ENROLMENT TO VOTE FOR PEOPLE IN CUSTODY
1. AUSTRALIAN ELECTORAL COMMISSION
Justice Action first approached the Australian Electoral Commission in early 2019, after which they were approached 3 additional times. Contact was made with Tom Rogers, the Electoral Commissioner, yet they still have not explained their approach.
2. PRISON AUTHORITIES
All commissioners in the states and territories have acknowledged their responsibility to ensure prisoners in their jurisdiction will be given posters informing them of how to enrol to vote. Examples of this can be found in the responses from Victoria and NSW.

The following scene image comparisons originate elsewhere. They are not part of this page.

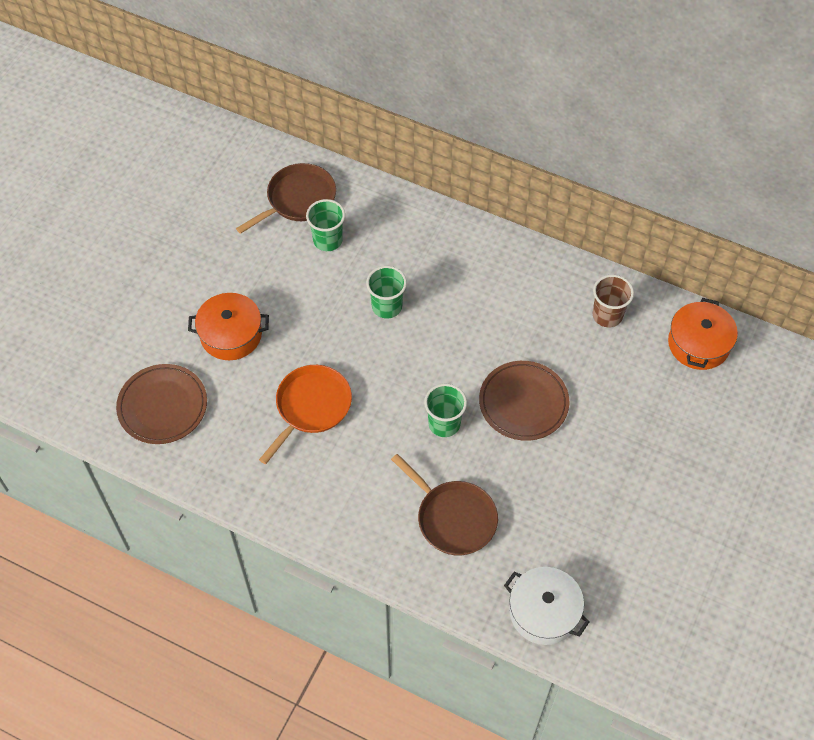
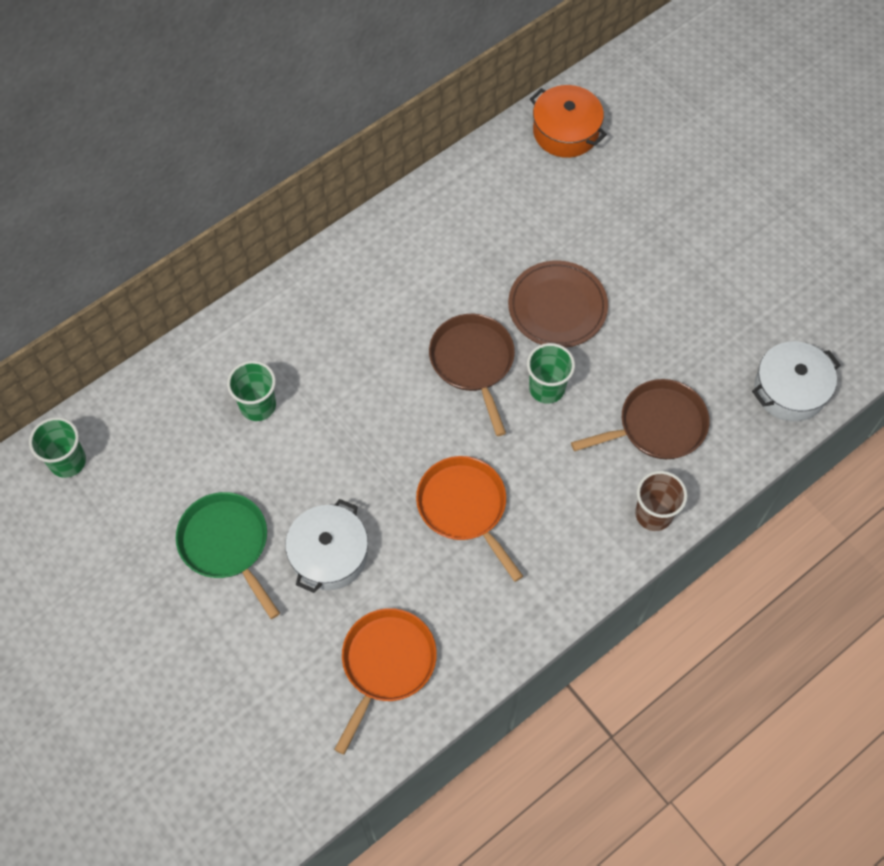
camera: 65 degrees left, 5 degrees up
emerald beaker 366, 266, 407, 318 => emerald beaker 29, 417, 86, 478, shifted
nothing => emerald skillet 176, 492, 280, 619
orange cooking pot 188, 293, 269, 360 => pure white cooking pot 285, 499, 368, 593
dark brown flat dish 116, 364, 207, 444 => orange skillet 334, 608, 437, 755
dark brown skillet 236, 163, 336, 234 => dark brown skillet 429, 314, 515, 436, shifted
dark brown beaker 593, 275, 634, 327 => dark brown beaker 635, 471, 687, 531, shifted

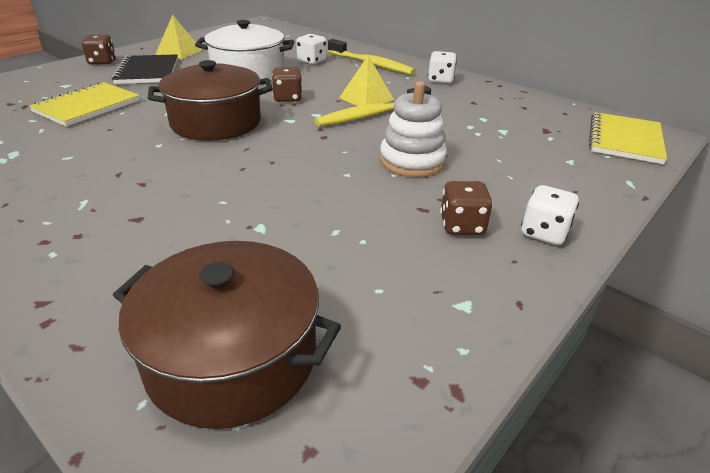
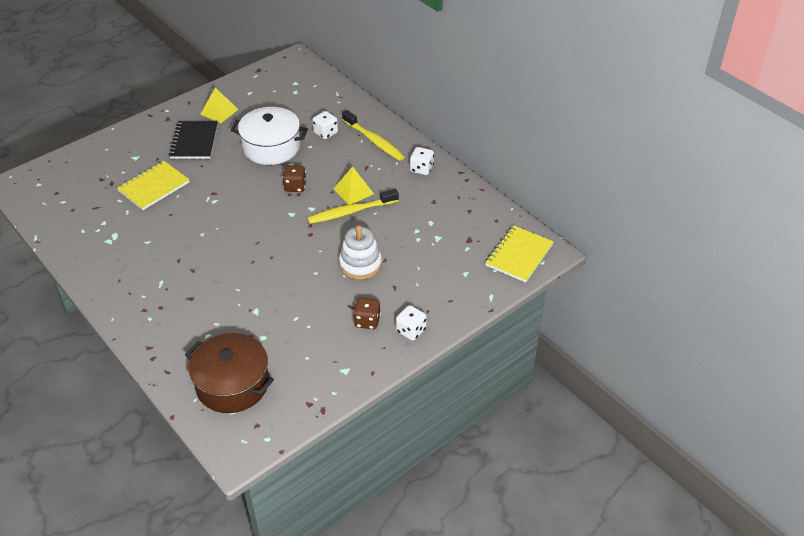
camera: 10 degrees right, 10 degrees up
dark brown die 82, 35, 116, 65 => nothing
dark brown cooking pot 148, 60, 273, 141 => nothing

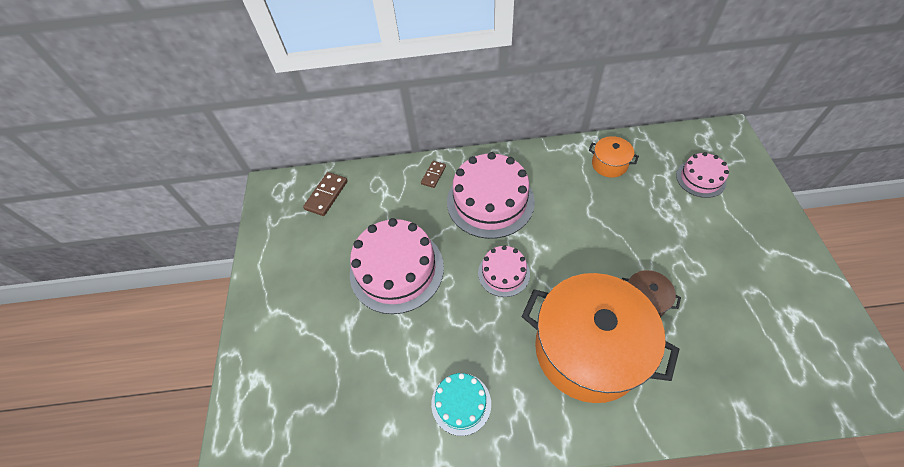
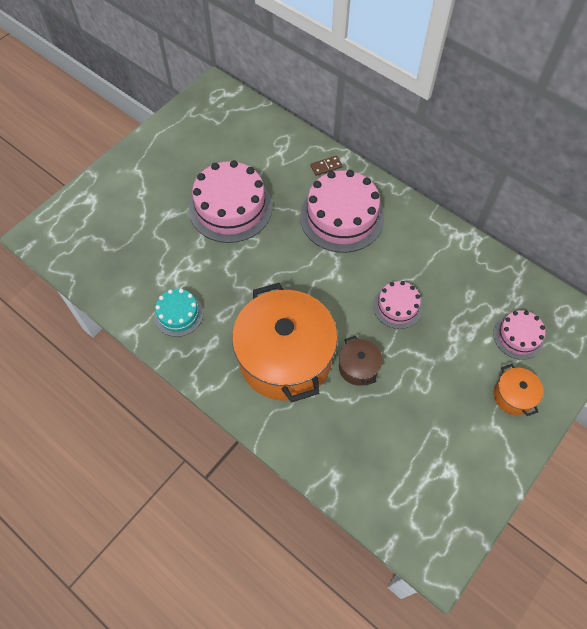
camera: 40 degrees right, 5 degrees up
pink layer cake 478, 245, 530, 297 => pink layer cake 373, 281, 422, 329, shifted
orange cooking pot 589, 136, 639, 178 => orange cooking pot 494, 364, 543, 416, shifted
dark brown domino piece 303, 172, 348, 216 => nothing

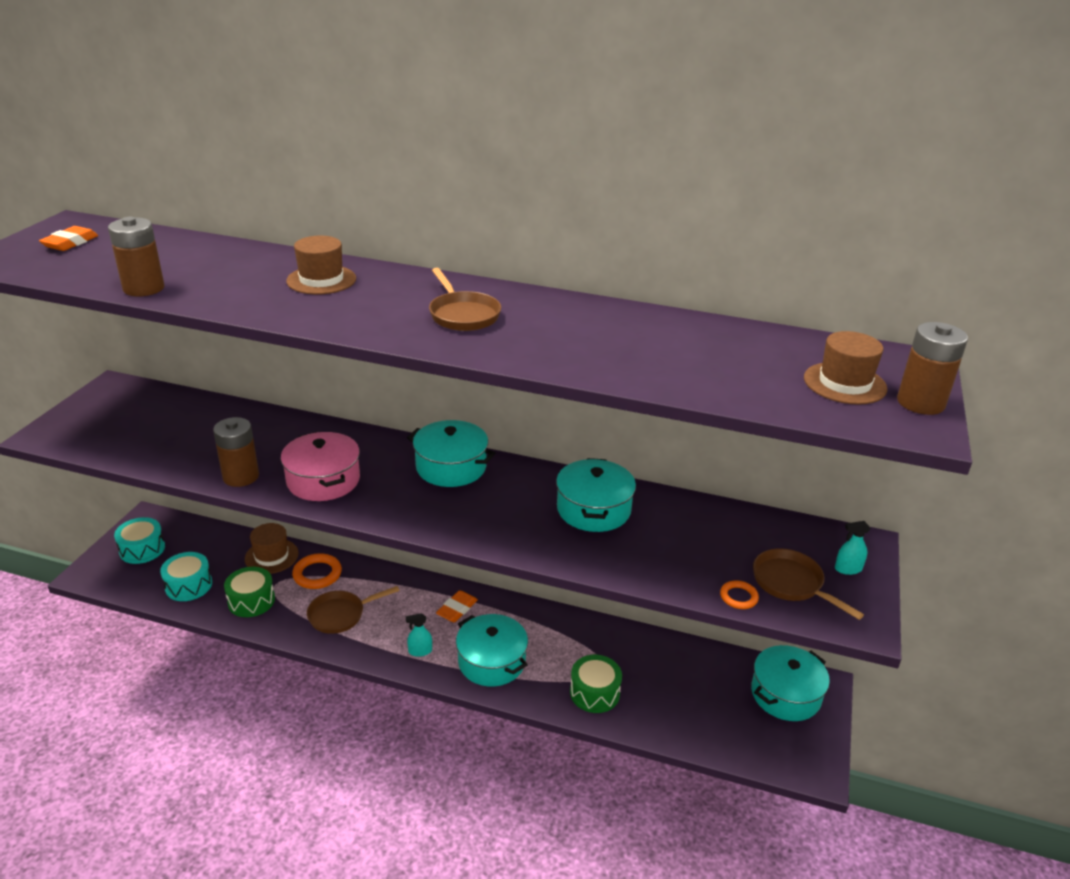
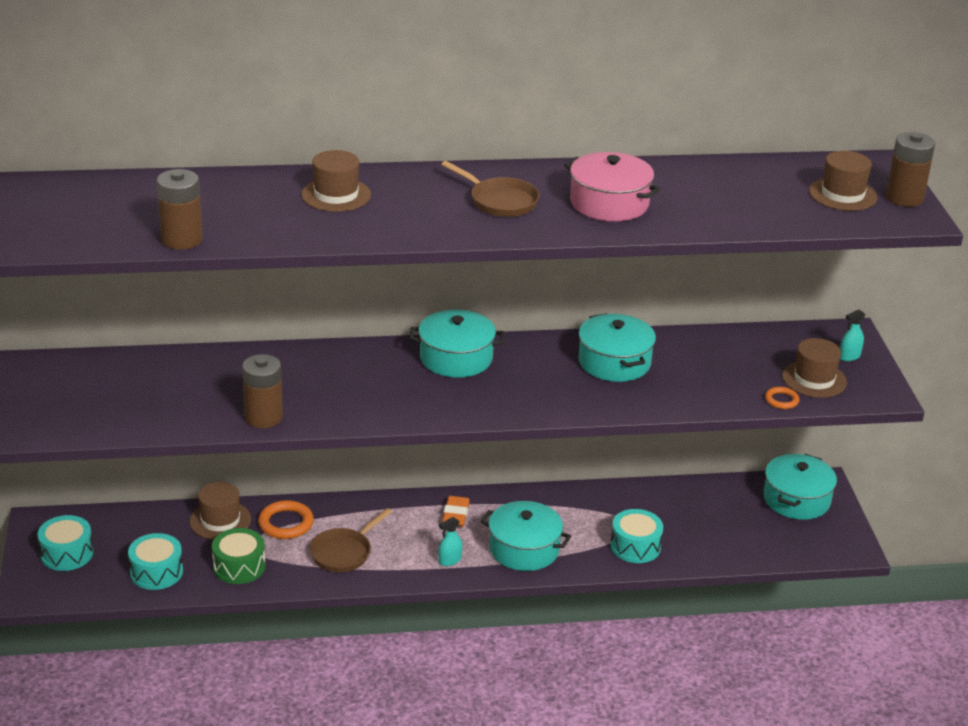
camera: 25 degrees left, 0 degrees up
pink cooking pot 281, 432, 360, 501 => pink cooking pot 564, 152, 660, 221, shifted
emerald drum 570, 655, 622, 713 => teal drum 610, 509, 663, 563
dark brown skillet 753, 548, 864, 620 => dark brown top hat 782, 338, 847, 398
orange pencil eraser 39, 226, 98, 251 => nothing

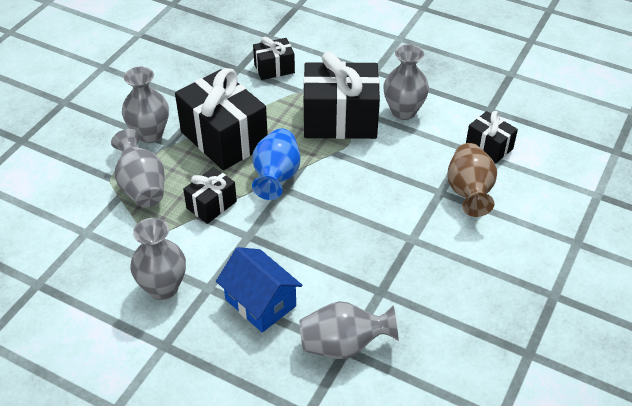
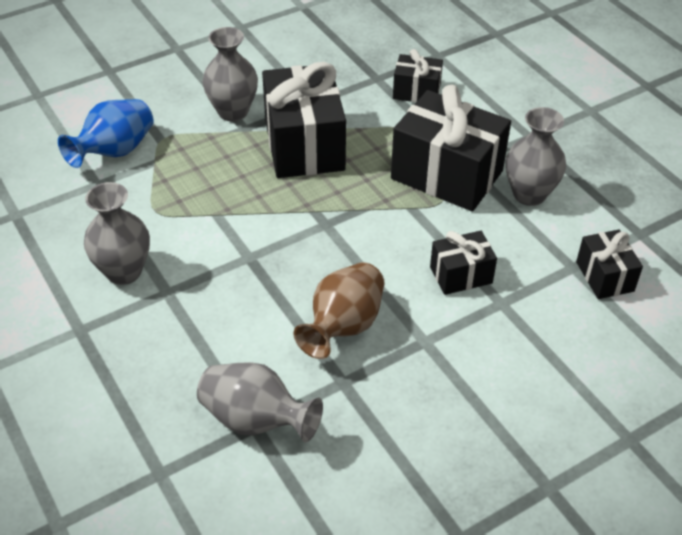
camera: 30 degrees right, 0 degrees up
cobalt tall vase 252, 128, 300, 200 => cobalt tall vase 58, 99, 153, 168, shifted
dark brown tall vase 448, 143, 497, 217 => dark brown tall vase 294, 262, 385, 359, shifted
black gift 183, 167, 237, 224 => black gift 430, 231, 497, 295, shifted
gray tall vase 111, 129, 164, 207 => nothing
cobalt house 216, 247, 303, 333 => nothing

In January 2019, the Deputy Commissioner of Operations from Corrections Victoria replied that:
- “Corrections Victoria has been working closely over the past two years with the Victorian Electoral Commission on increasing the uptake of prisoners who are eligible to vote. This has included in-person voting opportunities at several of our prisons in the recent Victorian State election, as well as increased information being provided at prisoners where only postal voting was offered.”
- “Prior to this, the Victorian Electoral Commission funded focus groups with prisoners at several of our prisoners in an effort to understand why prisoners more often than not choose not to vote when they are eligible. I am yet to receive such statistics on the number of prisoners who choose to vote in last years’ state election, however I suspect the proportion will be higher than it has been in previous elections. We have also worked closely in the past with the Australian Electoral Commission in several ways”
- “Corrections Victoria will continue these efforts and communication with prisoners in the lead up to and during this year’s federal election”
Similarly, the Acting Commissioner of Corrective Services NSW replied:
- “Corrective Services NSW has arrangements in place to distribute electoral information, signage, envelopes and voting forms provided by the Australian Electoral Commission. CSNSW has informed inmates about postal voting arrangements in the past and will continue to do so for the forthcoming elections. The AEC has advised it will be providing enrolment information, signage and associated material for inmates in February 2019. CSNSW will distribute that information and support inmates to enrol and vote by post.”
3. MENTAL HEALTH AUTHORITIES
This process has been more difficult with mental health authorities, where the civil rights of prisoners are less recognised. In fact, one state Commissioner asked JA if psychiatric patients retain the right to vote. He didn’t know! Multiple emails and phone calls regarding the insufficient supply of information to patients regarding their right to vote were sent to the relevant mental health authorities in all states and territories, which received a mixed set of responses.
Australian Capital Territory
- The ACT Local Hospital Network Directorate was emailed but they have yet to reply or acknowledge the email. Nevertheless, we will be following up on these emails with logged phone calls.
New South Wales
- In NSW, 17 South Eastern Districts have all answered with varying responses. One such response comes from the South Eastern Sydney Local Health District, which stated:
“Coordination with the Australian Electoral Commission for the three SESLHD Mental Health Inpatient Units located on the Prince of Wales Hospital, St George Hospital and the Sutherland Hospital Campuses is undertaken by the management of facilities in which the Services are located. All Mental Health inpatients will have access to postal voting – voter education materials, and will be assisted with the postal voting process by Volunteers and Peer Workers”
- In the Northern Territory, 3 primary health networks were contacted, where one responded: “Inpatients who are eligible to vote around the time of an election are encouraged to do so when the Australian Electoral Commission conducts mobile voting at the hospital prior to and on election day.”
- In Queensland, of 16 local health districts that have been contacted, only 3 have acknowledged the email but no responses have been received. However, follow-up emails have been sent with phone calls to follow.
- In Tasmania, the 2 authorities have acknowledged the email but gave no indication regarding when they would answer it. As a result, follow-up emails and phone calls have been sent.
- In South Australia, none of the 7 health networks contacted have replied or acknowledged the email that was sent. As such, these emails will be followed up together with phone calls.
- In Victoria, 15 health networks have responded, providing a varying degree of responses by giving indications such as:
“Our mental health patients are provided with VEC face-to-face voting facility opportunities, along with posters and information regarding the election process inclusive of postal votes. The process is coordinated by our Corporate and Community Relations team and is managed very well preceding every election.” Given by Peninsula Health.
- Monash Health on the other hand, detailed their process of providing information for mental health patients, including providing for CALD background patients, such as non-English resources and have support workers to discuss and assist patients with enrolment forms. These resources are made available to patients with communal iPads, or their own devices, and forms from the post office. They then contact relevant electoral offices to arrange staff and polling booths in the ward on Election Day.
- In WA, of the 12 mental heath districts, 3 have given patchy responses whereas the others have yet to reply, meaning that we will follow up on the emails, together with phone calls.